[Structured pose outputs]
━━━━━━

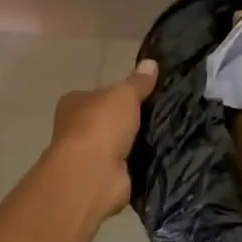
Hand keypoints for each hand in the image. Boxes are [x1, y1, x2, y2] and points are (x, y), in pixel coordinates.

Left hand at [45, 58, 157, 225]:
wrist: (91, 176)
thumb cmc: (101, 125)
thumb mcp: (125, 94)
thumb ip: (138, 82)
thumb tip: (151, 62)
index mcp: (74, 103)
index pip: (99, 94)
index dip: (119, 94)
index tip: (144, 94)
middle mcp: (76, 129)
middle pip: (109, 120)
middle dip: (130, 120)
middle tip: (161, 113)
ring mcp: (89, 157)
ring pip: (119, 143)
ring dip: (137, 142)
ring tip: (167, 133)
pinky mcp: (103, 178)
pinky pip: (127, 165)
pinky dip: (140, 162)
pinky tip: (161, 155)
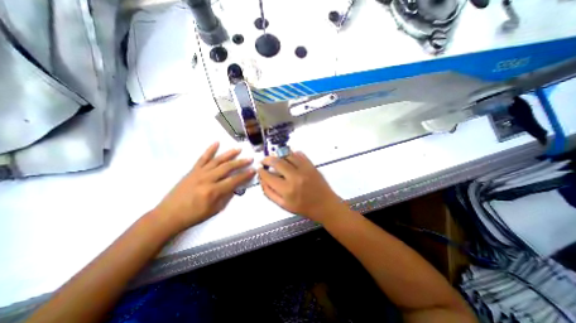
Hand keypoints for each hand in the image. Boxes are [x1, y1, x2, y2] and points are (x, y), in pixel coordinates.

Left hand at [154, 143, 252, 232]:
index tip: (253, 170)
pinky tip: (216, 143)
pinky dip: (210, 150)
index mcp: (213, 191)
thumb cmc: (193, 215)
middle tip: (250, 158)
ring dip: (229, 154)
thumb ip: (226, 197)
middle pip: (227, 168)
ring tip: (238, 149)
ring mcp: (199, 173)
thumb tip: (235, 186)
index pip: (234, 181)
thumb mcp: (214, 210)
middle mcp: (207, 179)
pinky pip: (202, 158)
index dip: (245, 175)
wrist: (168, 215)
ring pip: (217, 161)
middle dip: (240, 163)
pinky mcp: (192, 171)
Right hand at [258, 150, 346, 221]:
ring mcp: (304, 169)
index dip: (261, 171)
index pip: (268, 176)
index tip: (259, 169)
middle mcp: (295, 177)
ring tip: (275, 158)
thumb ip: (270, 193)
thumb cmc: (304, 207)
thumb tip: (262, 180)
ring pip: (287, 155)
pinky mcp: (311, 165)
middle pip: (277, 162)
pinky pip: (299, 154)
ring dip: (279, 155)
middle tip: (264, 160)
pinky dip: (292, 153)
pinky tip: (288, 157)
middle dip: (267, 159)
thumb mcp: (283, 205)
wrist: (325, 205)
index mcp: (287, 190)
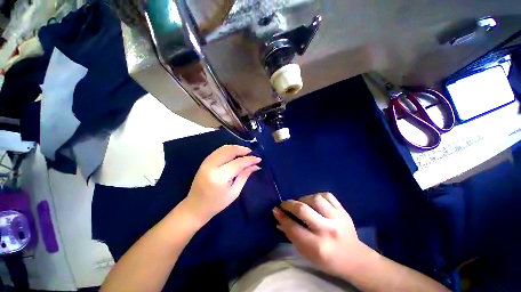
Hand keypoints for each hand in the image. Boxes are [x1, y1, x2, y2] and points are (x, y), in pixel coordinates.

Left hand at [183, 145, 260, 225]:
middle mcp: (211, 166)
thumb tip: (255, 165)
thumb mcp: (234, 192)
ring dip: (236, 148)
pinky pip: (219, 151)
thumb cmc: (217, 204)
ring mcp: (206, 162)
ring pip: (224, 148)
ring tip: (245, 152)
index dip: (250, 159)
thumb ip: (244, 175)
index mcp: (219, 177)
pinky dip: (229, 150)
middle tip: (252, 153)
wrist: (195, 207)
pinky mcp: (204, 162)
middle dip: (243, 150)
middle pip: (230, 151)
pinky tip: (235, 153)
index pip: (238, 162)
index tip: (259, 158)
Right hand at [273, 193, 369, 276]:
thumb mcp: (307, 253)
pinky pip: (327, 195)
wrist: (354, 258)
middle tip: (284, 204)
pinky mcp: (343, 211)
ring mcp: (337, 218)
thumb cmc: (327, 259)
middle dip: (289, 204)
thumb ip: (291, 234)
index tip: (275, 210)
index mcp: (318, 246)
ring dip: (303, 199)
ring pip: (315, 199)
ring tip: (301, 203)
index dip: (281, 217)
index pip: (293, 227)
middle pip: (303, 210)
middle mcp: (328, 230)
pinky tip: (314, 201)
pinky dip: (317, 195)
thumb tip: (278, 218)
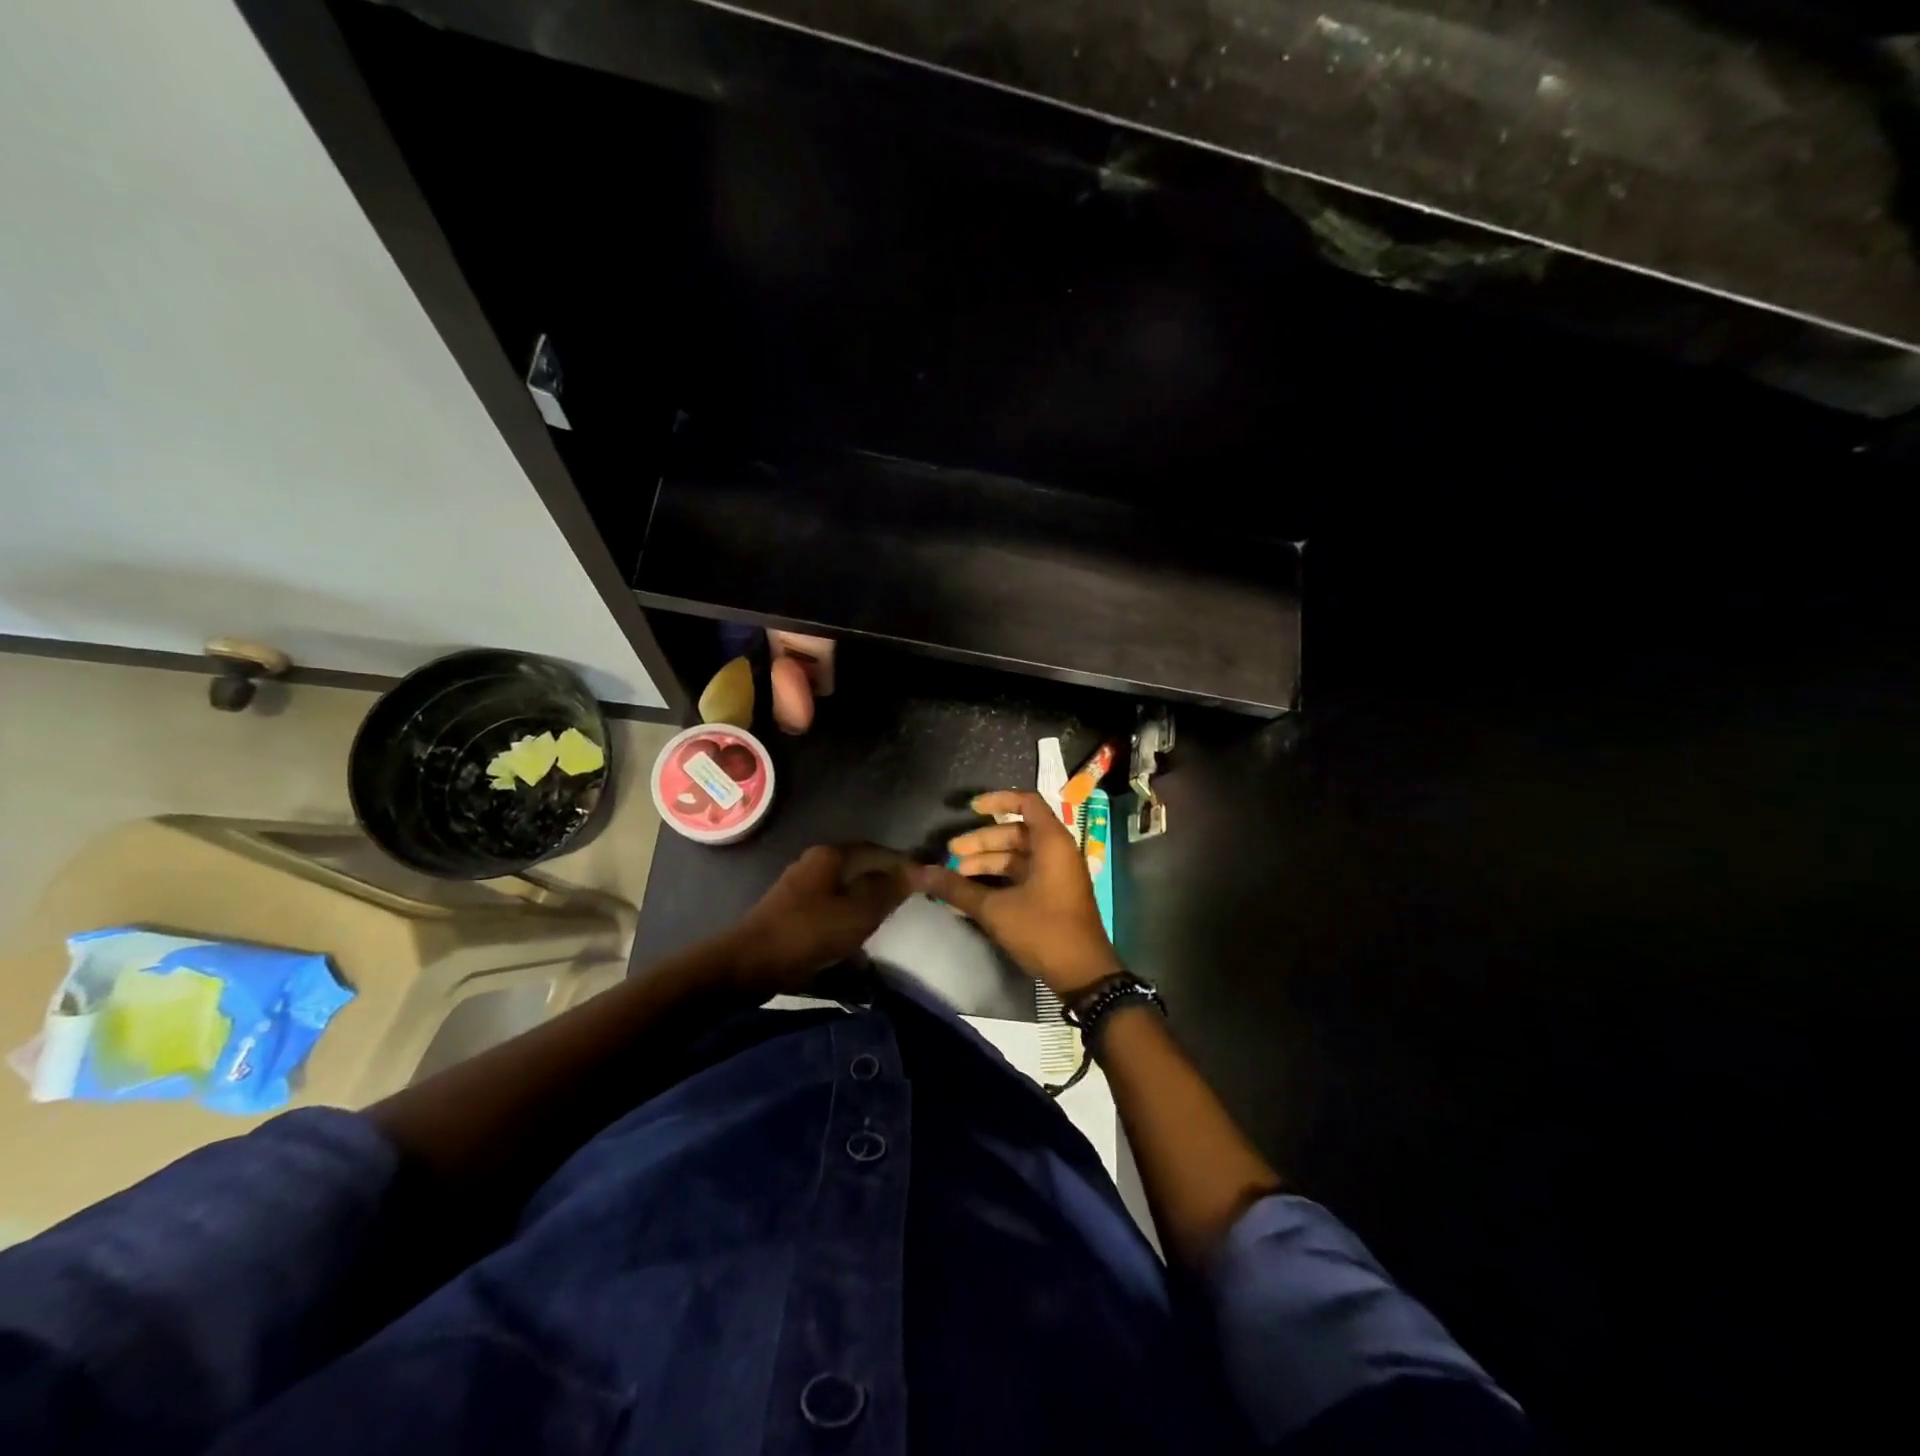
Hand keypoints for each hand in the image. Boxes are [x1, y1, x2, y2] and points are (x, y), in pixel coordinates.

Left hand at [724, 844, 908, 994]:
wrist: (748, 964)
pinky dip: (847, 917)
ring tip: (886, 921)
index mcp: (831, 856)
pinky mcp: (791, 912)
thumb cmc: (808, 932)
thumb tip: (920, 870)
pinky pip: (829, 907)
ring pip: (844, 889)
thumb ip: (889, 890)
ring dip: (865, 902)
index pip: (878, 851)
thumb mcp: (858, 913)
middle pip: (860, 868)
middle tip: (909, 903)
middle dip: (885, 883)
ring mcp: (800, 887)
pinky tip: (855, 936)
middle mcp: (814, 863)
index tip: (926, 882)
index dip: (903, 865)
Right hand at [909, 790, 1121, 996]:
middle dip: (982, 841)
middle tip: (951, 853)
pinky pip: (1024, 875)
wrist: (1083, 974)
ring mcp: (1057, 874)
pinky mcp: (1054, 894)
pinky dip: (999, 879)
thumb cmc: (1043, 930)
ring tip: (956, 876)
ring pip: (1018, 856)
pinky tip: (972, 895)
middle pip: (1016, 832)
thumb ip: (957, 889)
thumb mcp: (995, 910)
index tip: (970, 810)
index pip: (1027, 802)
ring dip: (988, 862)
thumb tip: (920, 873)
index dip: (998, 800)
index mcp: (1052, 843)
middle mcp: (1058, 852)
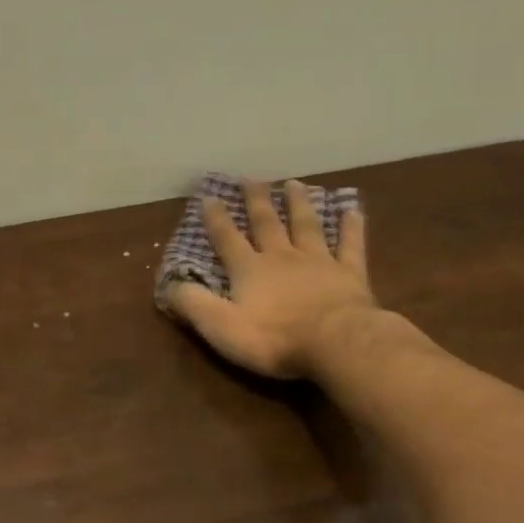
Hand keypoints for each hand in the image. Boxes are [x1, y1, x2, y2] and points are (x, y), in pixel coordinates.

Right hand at [167, 178, 376, 378]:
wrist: (335, 343)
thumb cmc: (273, 338)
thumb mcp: (221, 327)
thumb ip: (194, 304)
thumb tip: (170, 284)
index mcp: (249, 270)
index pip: (227, 239)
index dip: (216, 219)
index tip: (209, 196)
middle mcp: (282, 257)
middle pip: (267, 223)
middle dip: (256, 201)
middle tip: (252, 178)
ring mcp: (319, 262)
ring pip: (307, 225)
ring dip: (299, 204)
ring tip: (294, 183)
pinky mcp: (350, 274)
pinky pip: (350, 245)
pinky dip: (351, 227)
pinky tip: (353, 210)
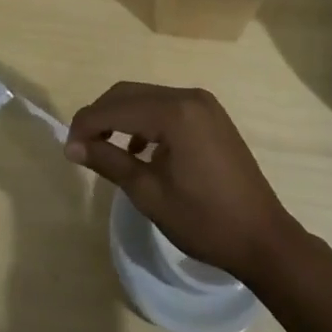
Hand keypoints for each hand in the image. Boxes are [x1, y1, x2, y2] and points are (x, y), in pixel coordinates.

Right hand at [66, 82, 301, 282]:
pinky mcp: (211, 115)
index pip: (116, 107)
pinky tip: (139, 150)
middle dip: (101, 116)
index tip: (68, 149)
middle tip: (81, 147)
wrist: (264, 238)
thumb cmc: (204, 221)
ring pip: (147, 98)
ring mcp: (203, 103)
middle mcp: (188, 96)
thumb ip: (109, 161)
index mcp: (174, 112)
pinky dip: (145, 121)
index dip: (87, 125)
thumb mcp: (149, 193)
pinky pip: (167, 107)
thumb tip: (73, 146)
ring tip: (105, 149)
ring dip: (122, 117)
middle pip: (130, 93)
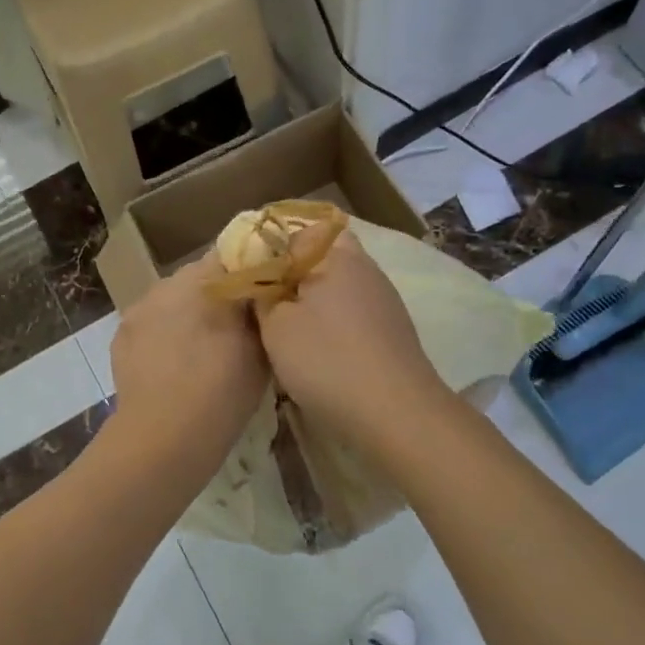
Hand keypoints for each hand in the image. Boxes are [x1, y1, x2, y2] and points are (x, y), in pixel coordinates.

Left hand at [107, 254, 269, 485]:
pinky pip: (151, 323)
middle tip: (235, 327)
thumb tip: (262, 294)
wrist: (164, 437)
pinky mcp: (121, 334)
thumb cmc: (222, 391)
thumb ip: (261, 312)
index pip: (234, 255)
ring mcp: (140, 307)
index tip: (261, 295)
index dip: (249, 273)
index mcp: (206, 279)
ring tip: (202, 350)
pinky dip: (163, 335)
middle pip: (200, 277)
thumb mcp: (261, 349)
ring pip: (173, 300)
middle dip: (217, 296)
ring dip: (188, 314)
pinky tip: (173, 364)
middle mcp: (168, 282)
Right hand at [255, 230, 453, 443]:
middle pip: (321, 257)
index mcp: (337, 255)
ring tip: (286, 328)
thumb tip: (259, 280)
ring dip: (312, 301)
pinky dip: (332, 322)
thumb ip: (261, 294)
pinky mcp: (392, 328)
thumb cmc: (326, 360)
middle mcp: (366, 267)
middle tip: (265, 301)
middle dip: (292, 275)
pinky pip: (352, 311)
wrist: (395, 413)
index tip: (249, 274)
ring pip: (338, 285)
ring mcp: (384, 298)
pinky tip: (318, 348)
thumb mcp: (275, 326)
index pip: (297, 231)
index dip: (270, 249)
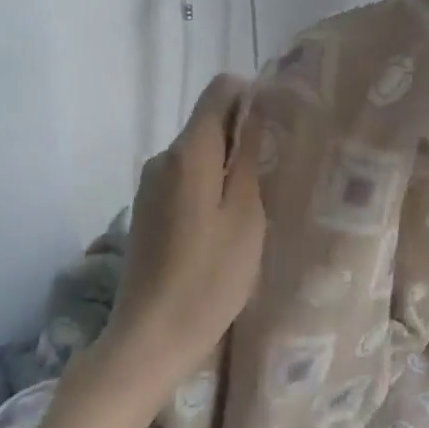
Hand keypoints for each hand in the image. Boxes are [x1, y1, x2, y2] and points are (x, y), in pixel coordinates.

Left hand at [98, 74, 265, 395]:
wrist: (152, 337)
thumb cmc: (209, 277)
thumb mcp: (246, 216)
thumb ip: (248, 157)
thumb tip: (256, 108)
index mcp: (187, 152)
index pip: (221, 91)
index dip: (254, 98)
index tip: (281, 129)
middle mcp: (162, 158)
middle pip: (209, 124)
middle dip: (245, 137)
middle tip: (279, 173)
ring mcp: (149, 186)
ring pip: (199, 155)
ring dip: (229, 167)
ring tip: (259, 204)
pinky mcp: (147, 211)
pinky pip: (185, 181)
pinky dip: (210, 189)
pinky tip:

━━━━━━

What is being asked: Set down exactly the lines of the data above, beginning with the line that has "index pip: (238, 162)" and ending with the line that has "pinky dip: (317, 195)", and no others.

Task response:
index pip: (238, 162)
index tip: (259, 158)
Right hand at [273, 193, 369, 276]:
thumb mcp: (307, 253)
pinky pip: (327, 195)
wrist: (354, 258)
middle tip: (284, 204)
pinky mcp: (343, 211)
ring mcp: (337, 218)
thumb cmc: (327, 259)
middle dip: (289, 204)
thumb ip: (291, 234)
index tip: (275, 210)
index mcp: (318, 246)
ring dip: (303, 199)
ring pip: (315, 199)
ring tip: (301, 203)
index dip: (281, 217)
index pip: (293, 227)
middle pip: (303, 210)
middle mcp: (328, 230)
pinky tip: (314, 201)
pinky dip: (317, 195)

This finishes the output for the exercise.